Nei cibi fermentati l’acidità è generata da batteri, che abbattendo e trasformando gli zuccheri presenti ne agevolano la maggiore durata, e quindi la conservazione; e inoltre l’assimilazione e l’assorbimento dal sistema digestivo. Fra essi lo yogurt già citato, il miso, il kefir, il lievito madre.

Processo di fermentazione particolare riguarda il vino. 

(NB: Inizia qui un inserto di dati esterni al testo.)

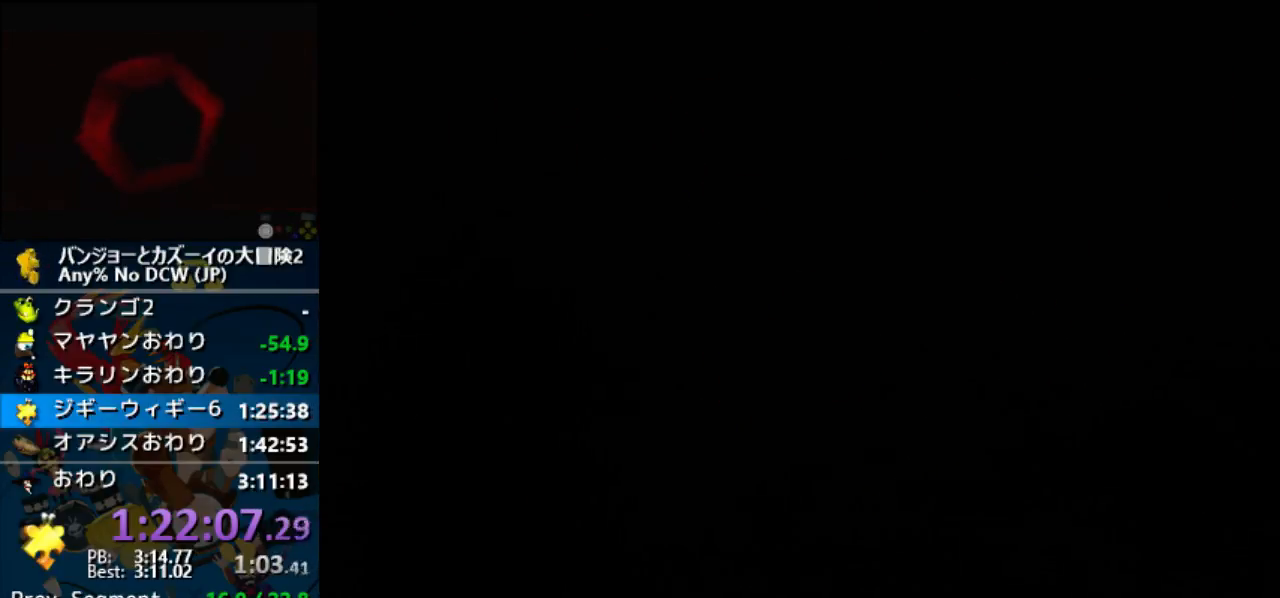
{"buttons": ["Z"], "left_stick": "right", "events": []}
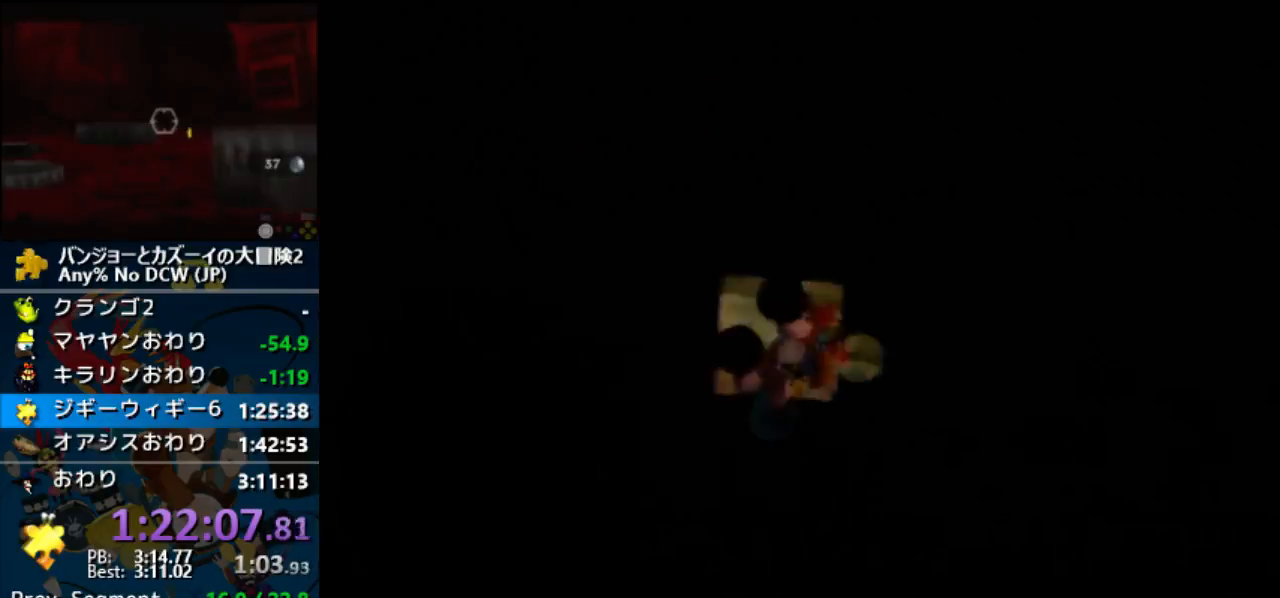
{"buttons": ["A", "Z"], "left_stick": "right", "events": [[267, "A", "down"]]}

Hanno invece acidità naturale, riferibile soprattutto alla presenza dell’acido citrico, la frutta e in particolar modo gli agrumi: il primato va al pompelmo, e poi arancia e mandarino; fra gli ortaggi molto acido è il pomodoro. Seguono in ordine sparso fagioli, nespola, kiwi, fragola e lampone, uva.

Cibi acidi

Oltre a quelli di origine animale, vanno citati la pasta e i prodotti da forno come pane e pizza derivanti dalla trasformazione dei cerali. I quali hanno effetti acidificanti soprattutto se subiscono processi di raffinazione: meglio di gran lunga quelli integrali.

Qualche pregio

Chi non ama affatto il gusto acido, ne consideri comunque una doppia utilità. La sensazione di acido che si prova in taluni assaggi di cibo può essere attivata da meccanismi difensivi dell’organismo, che ci mettono in guardia sul rischio di ingerire sostanze dannose perché degradate, acide perché “andate a male”, o “scadute”.

Inoltre, l’acido è capace di opporsi e attenuare l’ossidazione dei cibi, segnalata dal loro annerimento: un poco di limone specialmente su mele o patate o sulla macedonia di frutta lo evita, eliminando dalla prima vista il sospetto che sia roba non fresca.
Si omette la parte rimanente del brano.